Tim Llewellyn writes in Middle East Eye:
For the past 23 years, since the beginning of al-Aqsa Intifada in 2000, BBC management of the news from Palestine and Israel has been blatantly adapted to Israeli and western government interests and concerns.
I called it in 2005 “the tyranny of spurious equivalence” – the underlying assumption that Israel and the Palestinians were equal-weight contestants in an eternal war.
BBC reporters in the field were, I wrote, “lions led by donkeys”, trimming their stories so they were acceptable to editors in London, and thus Israel.
Academics Greg Philo and Mike Berry, and their team at Glasgow University, wrote two seminal research accounts: Bad News from Israel (2004) and More Bad News from Israel (2011), detailing the pro-Israel bias, chapter and verse, of the BBC, ITV and ITN, spanning the use of language to disparage and demean Palestinians; the falsification of cause and effect; confusing the perpetrator with the victim; and failing to include sufficient historical background.
In 2006, a panel set up by the BBC board of governors (then the corporation’s overseer) found the BBC’s coverage of the conflict to be “misleading”. It noted the absence of historical context, pointing to the BBC’s failure to convey the disparity in the experiences of occupier and occupied.
Seventeen years later, despite the corporation’s national and global reach and its reputation for fairness, the BBC has exponentially degraded its coverage of the Israel-Palestine conflict and shown itself to be impervious to criticism – except when it comes to Israel’s friends and supporters.
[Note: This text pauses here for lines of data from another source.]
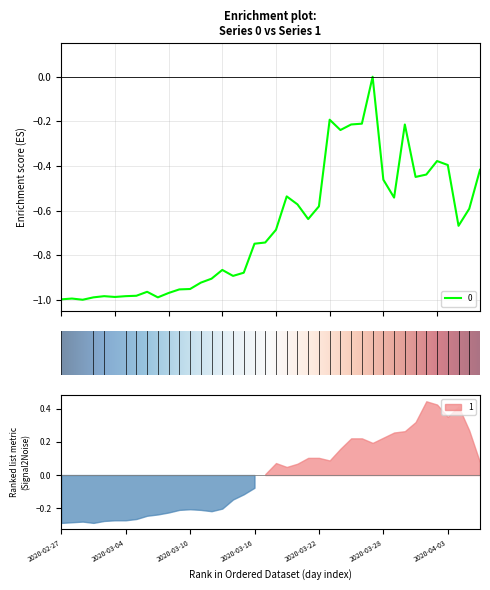

What is the value of the 40th point from the left?

-0.4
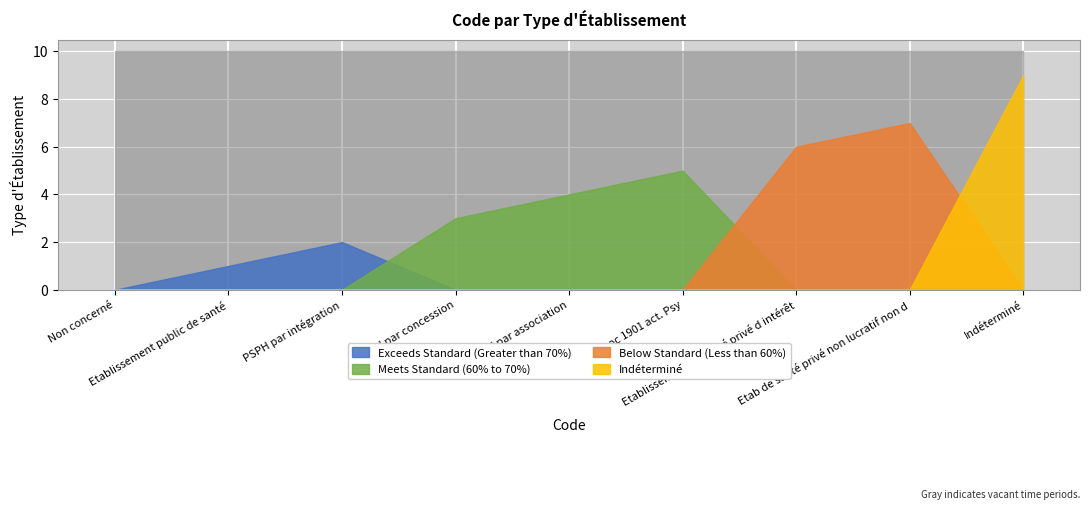

Reading left to right, transcribe all the data shown in this chart.

Non concerné=0	Etablissement public de santé=1	PSPH par intégration=2	PSPH par concession=3	PSPH par association=4	Assoc 1901 act. Psy=5	Etablissement de santé privé d intérêt=6	Etab de santé privé non lucratif non d=7	Indéterminé=9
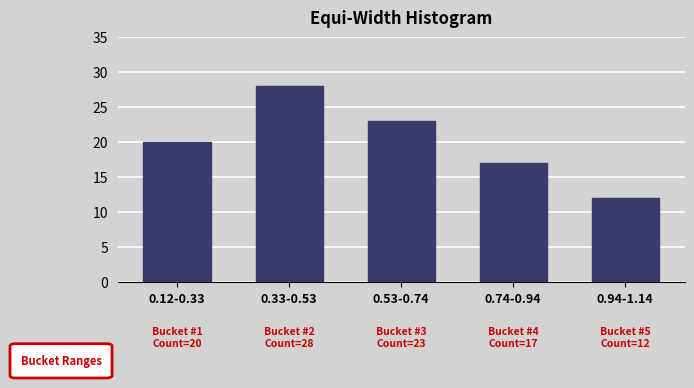

Reading right to left, transcribe all the data shown in this chart.

12	17	23	28	20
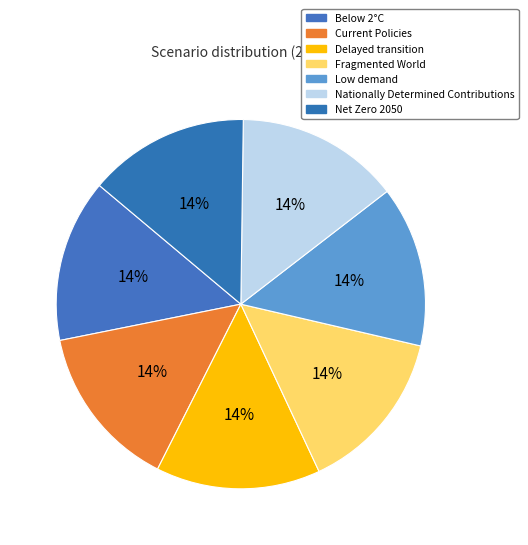

True or false: Current Policies accounts for 9% of the total.

False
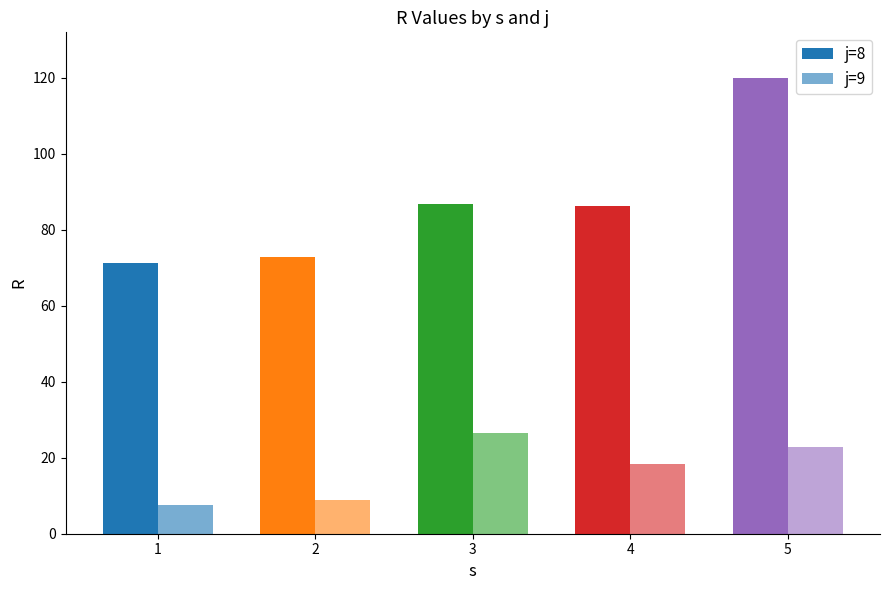

At which category is the sum across all series the highest?

5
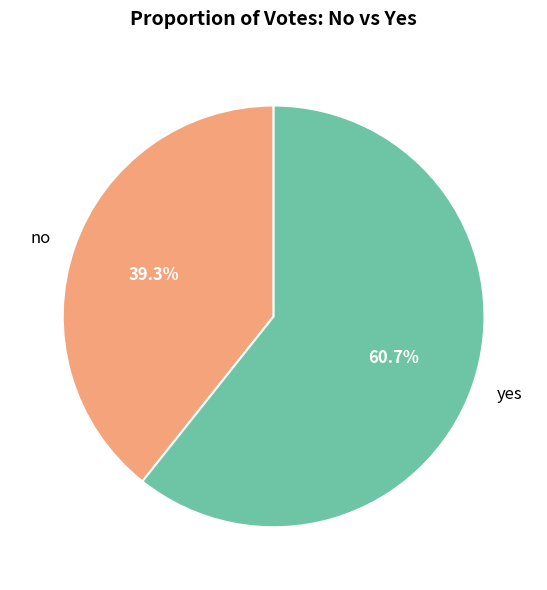

How many segments does this pie chart have?

2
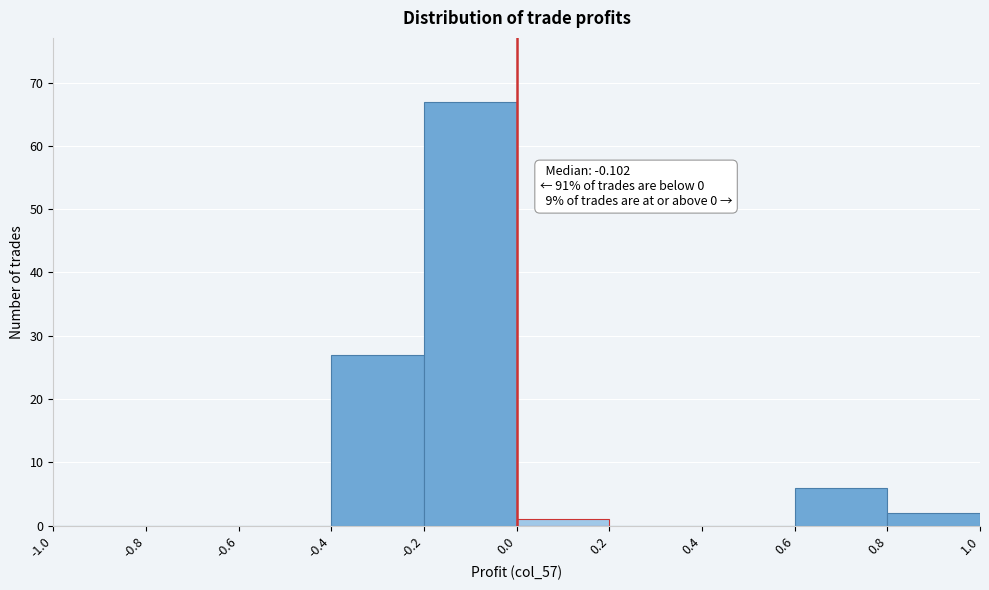

Over which range of the x-axis is the bar tallest?

-0.2 to 0.0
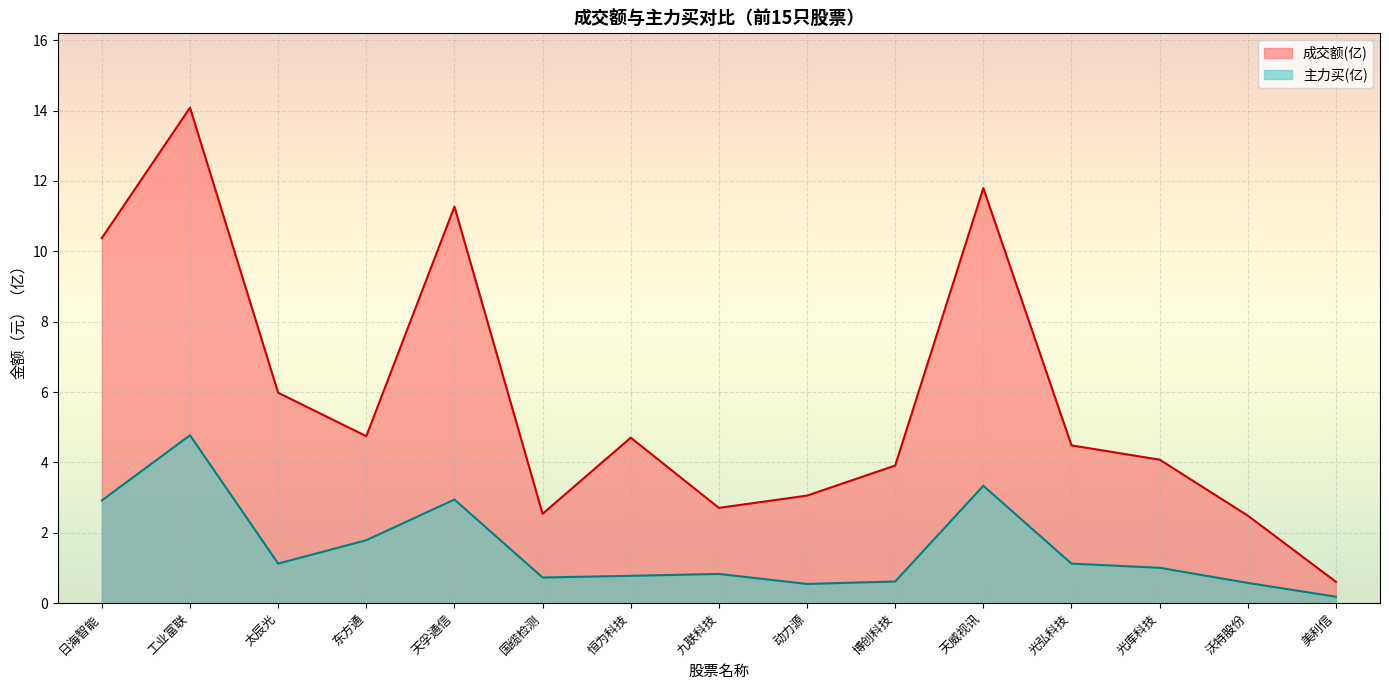

In 主力买, how many points are lower than both neighbors (excluding endpoints)?

3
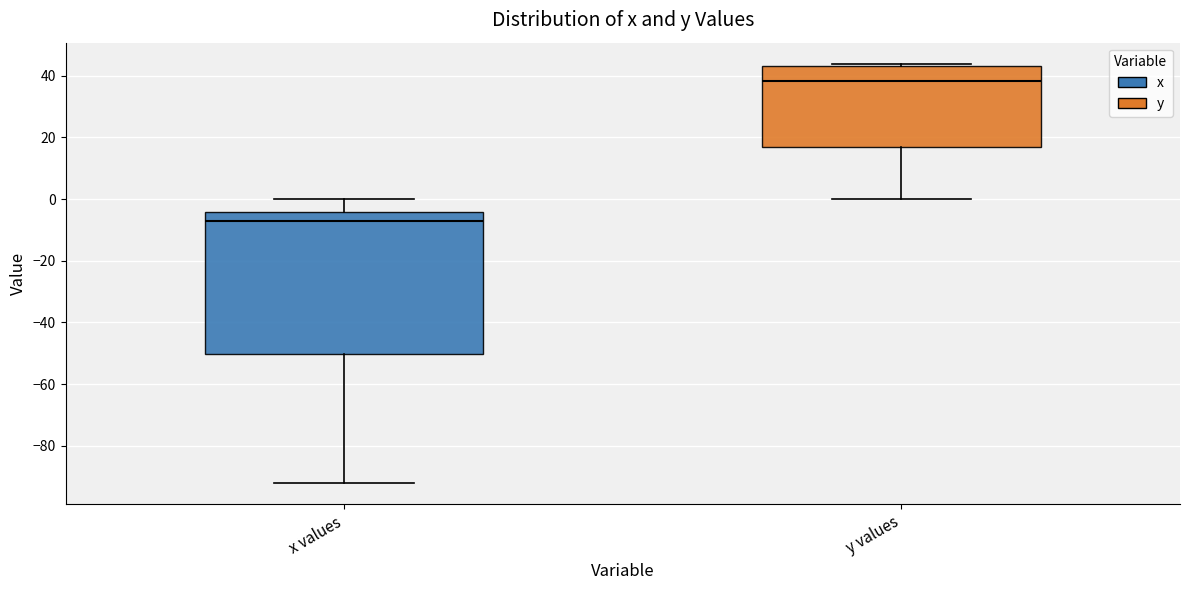

Reading left to right, transcribe this box plot: for each box, give where its median line is, the range the box spans, and where its two whiskers end, as read against the y-axis. The values are not printed on the chart, so give them approximately, as read against the axis.

x values: median -8, box -50 to -4, whiskers -92 to 0
y values: median 38, box 16 to 44, whiskers 0 to 44 (just above the box's upper edge)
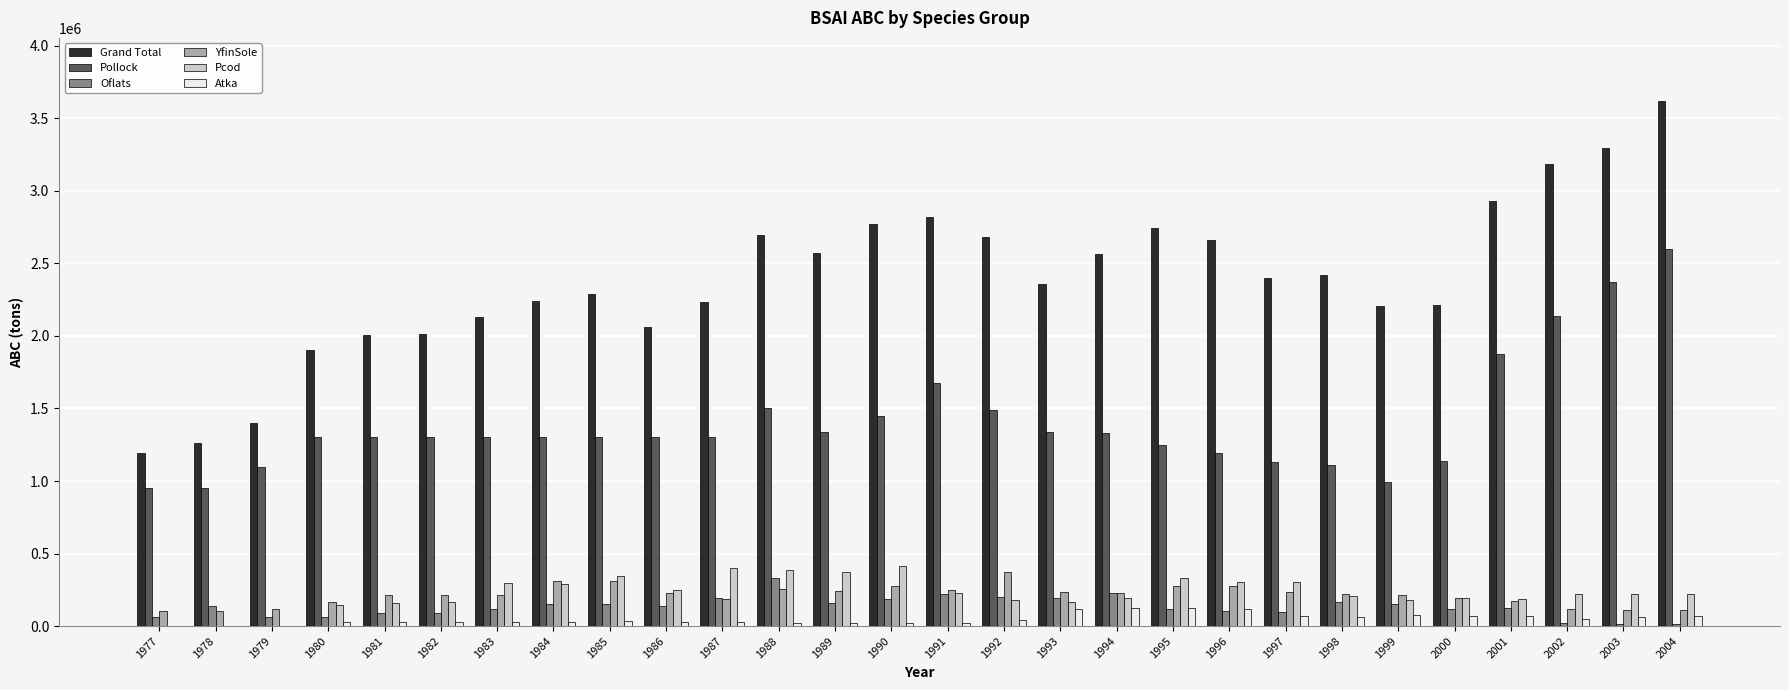

Is the value of YfinSole at 1996 greater than the value of Pcod at 2003?

Yes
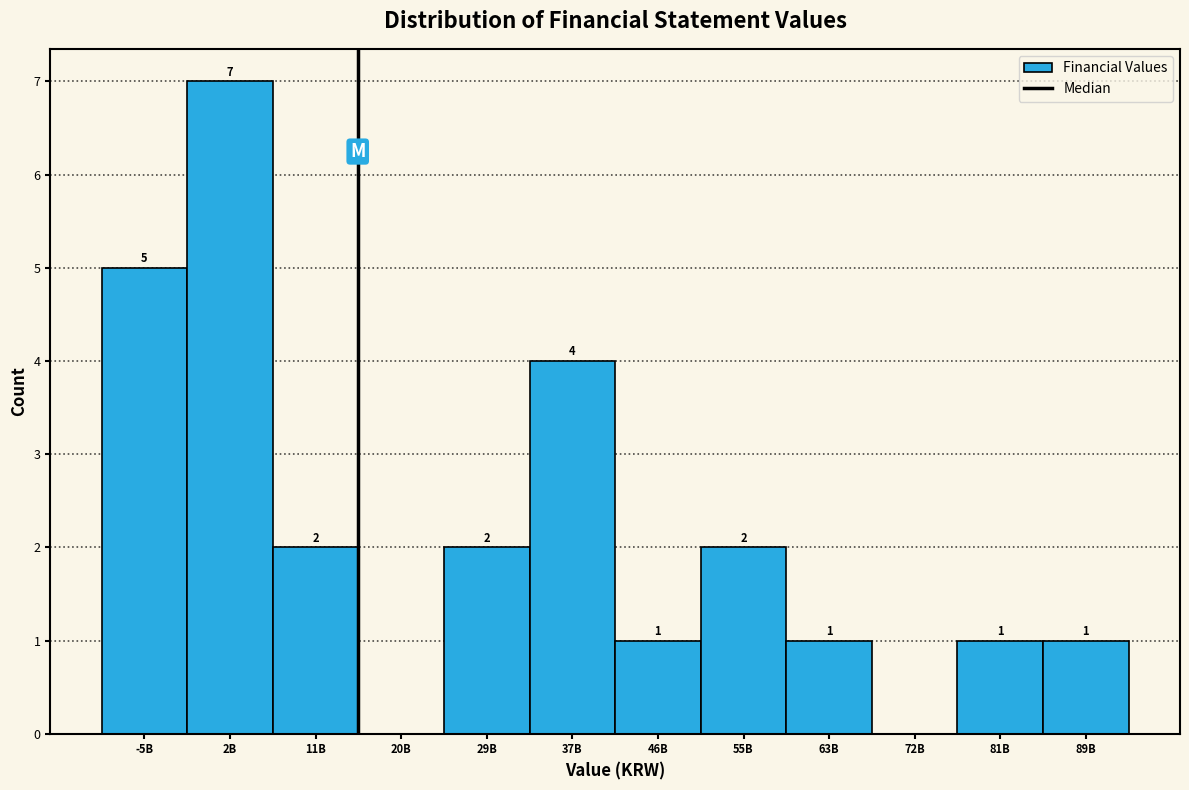

Reading left to right, transcribe all the data shown in this chart.

-5B=5	2B=7	11B=2	20B=0	29B=2	37B=4	46B=1	55B=2	63B=1	72B=0	81B=1	89B=1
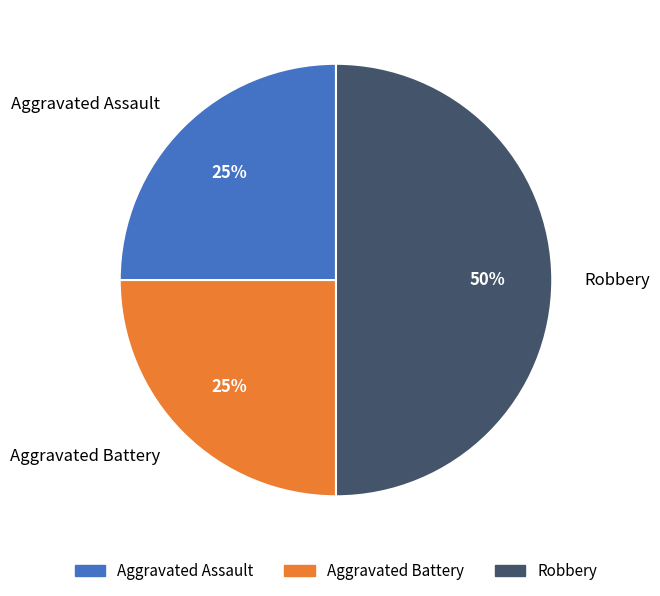

Is the sum of Aggravated Battery and Robbery greater than half?

Yes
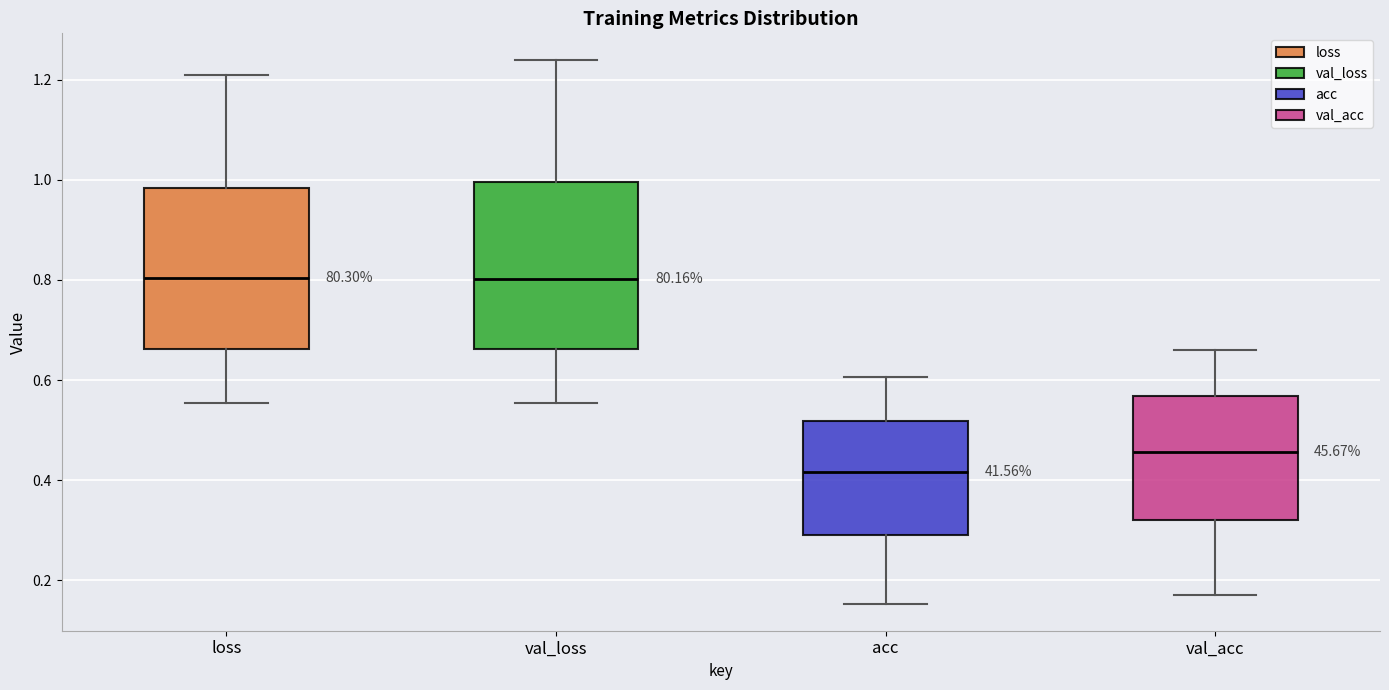

Reading left to right, transcribe this box plot: for each box, give where its median line is, the range the box spans, and where its two whiskers end, as read against the y-axis. The values are not printed on the chart, so give them approximately, as read against the axis.

loss: median 0.80, box 0.66 to 0.98, whiskers 0.56 to 1.20
val_loss: median 0.80, box 0.66 to 1.00, whiskers 0.56 to 1.24
acc: median 0.42, box 0.28 to 0.52, whiskers 0.16 to 0.60
val_acc: median 0.46, box 0.32 to 0.56, whiskers 0.18 to 0.66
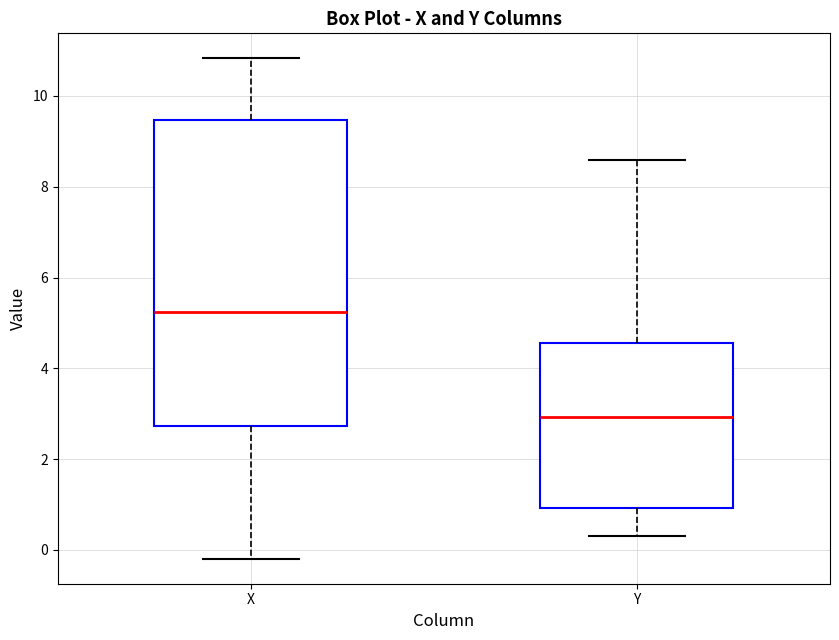

Where does the lower whisker of the box for X end on the y-axis? The values are not printed on the chart, so give them approximately, as read against the axis.

-0.2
In 2009, the BBC refused to broadcast a charity appeal for Gaza after Israel’s three-week air, land and sea invasion of the besieged enclave. Around 1,400 Palestinians were killed, along with 13 Israelis. The Gaza appeal ban was a shocking, immoral decision. BBC insiders protested, to little effect; ultimately, then-MP Tony Benn voiced the appeal himself on the Today programme, over the half-hearted protests of the presenter.
Pro-Zionist coverage
The Panorama programme’s coverage of the issue is continually pro-Zionist. It is impossible to document here the thousands of complaints of pro-Israel bias and framing that have inundated the corporation, to the point where they are no longer answered, while Israeli complaints are acted upon with alacrity.
I therefore turned on BBC Radio last Monday morning expecting more of the same – and indeed, in many parts of the coverage, there was more of the depressing same. But this time there was a difference, and it started with international affairs editor Jeremy Bowen on the breakfast-radio programme Today, which is essential listening for the British political class. It is vital to examine his reporting, first in the Today studio, hours later on the road to Jenin, and then in Jenin.
Bowen has reported well and bravely before, as Middle East correspondent and later editor, but he has been a sporadic visitor to Israel/Palestine recently. Sometimes, I have felt Bowen straining at the BBC self-censorship shackles that younger and less experienced reporters do not even try to break.
This past week, much changed. Bowen’s forthrightness spread to his colleagues on the road, in the occupied West Bank and Israel, and even to presenters in London. For the first time in more than 20 years, I felt that the journalists in the studios back home were taking his lead and beginning to portray some of the realities of the Palestinian plight.